This project is an inquiry into the challenges and possibilities of translating cultural works to other sensory modalities in order to make them accessible to those who are unable to experience them in their native mode. The first section is a general examination of the problem of intermodal translation (indeed for any sort of translation) for the full range of artistic expression. The second part focusses on issues specific to the translation of music into some sort of visual representation.
My first major work, Very Nervous System (1983-2004) translated visual information in the form of live video input into sound. Though the work was experienced by the public as an interactive sound installation with no visual component, a large part of the system was a vision system. The translation from moving image to sound or music was highly subjective, but it made me think a lot about the relationships between image and sound, and between seeing and hearing. More recently, I have been producing works that are predominantly or entirely visual in their output, but which often reflect an aesthetic as grounded in sound and hearing as in image and seeing. This may be because of my background in sound and music, or it may be a result of the fact I am very interested in time, the experience of time, the experience of changes across time, and the temporal behaviour of systems. Until the advent of the cinema, visual aesthetics seems to have largely ignored time, whereas musical aesthetics are strongly tied to temporal qualities like pitch, timbre, melody, rhythm, tempo, and development. I have also been very interested in phenomenology, in particular, the ways that the characteristics of our sense and perception systems shape our understanding of the world and the ways in which we find meaning in our experience.

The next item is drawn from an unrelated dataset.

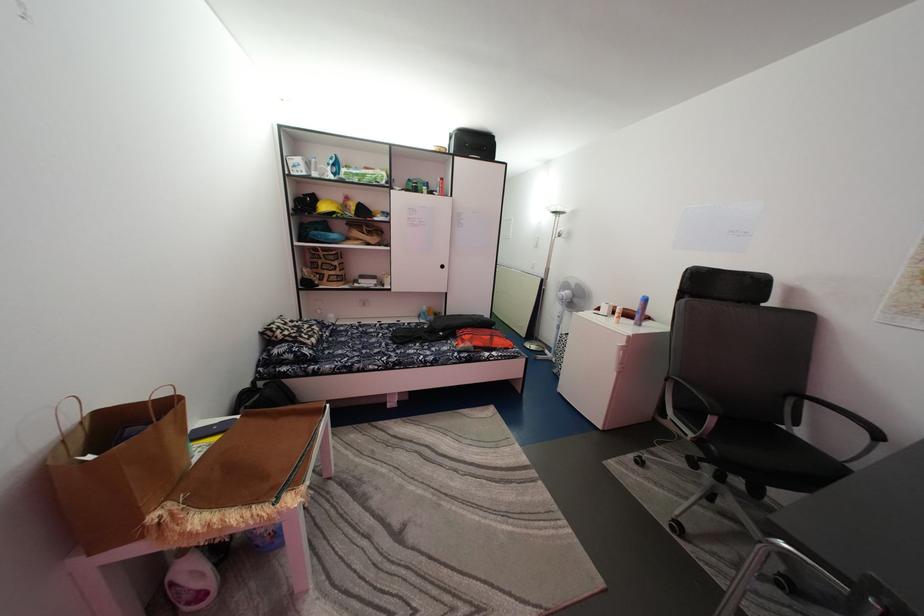
This screenshot has height=616, width=924. Describe the element at coordinates (103, 415) in the screenshot. I see `a brown paper bag handle` at that location.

Most of my works have been translation systems in some way or other. Translation seems to me to be a process of refraction. Just as light undergoes a transformation as it leaves one physical medium and enters another, anything undergoing translation (whether from language to language, from presentation medium to presentation medium, or from sensory mode to sensory mode) is changed in a way that reflects the differences between the two substrates (or contexts?). In my work, this refractory transformation implicit in translation has been my medium of expression. By creating translation systems, I create a kind of stereoscopy, in which the source and the translated result are put into dialog. Just as the eyes and ears use differences between two perspectives on a single scene to establish depth, the source and its translation together potentially enhance the understanding of the source.

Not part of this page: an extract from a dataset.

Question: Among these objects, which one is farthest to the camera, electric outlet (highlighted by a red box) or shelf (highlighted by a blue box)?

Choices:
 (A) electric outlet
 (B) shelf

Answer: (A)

In the context of this project as part of Culturall 2.0, the focus shifts from the generative character of this translation-generated stereoscopy to the more acute problem of the translation of cultural experience for people who are unable to fully experience the work in its native sensory mode. For people with limited but not insignificant capacity in the native mode, the stereoscopic effect is still present and can most likely significantly enhance the experience of the original work, but for those with profound restrictions in the original mode, the translation becomes the one and only source. This raises a variety of difficult issues regarding the limits of translation between modes and the interpretative role of the translator. It also draws us into deeper questions about the nature of creation, the artist's intent and the various dimensions of the public experience of a work of art and its cultural reception.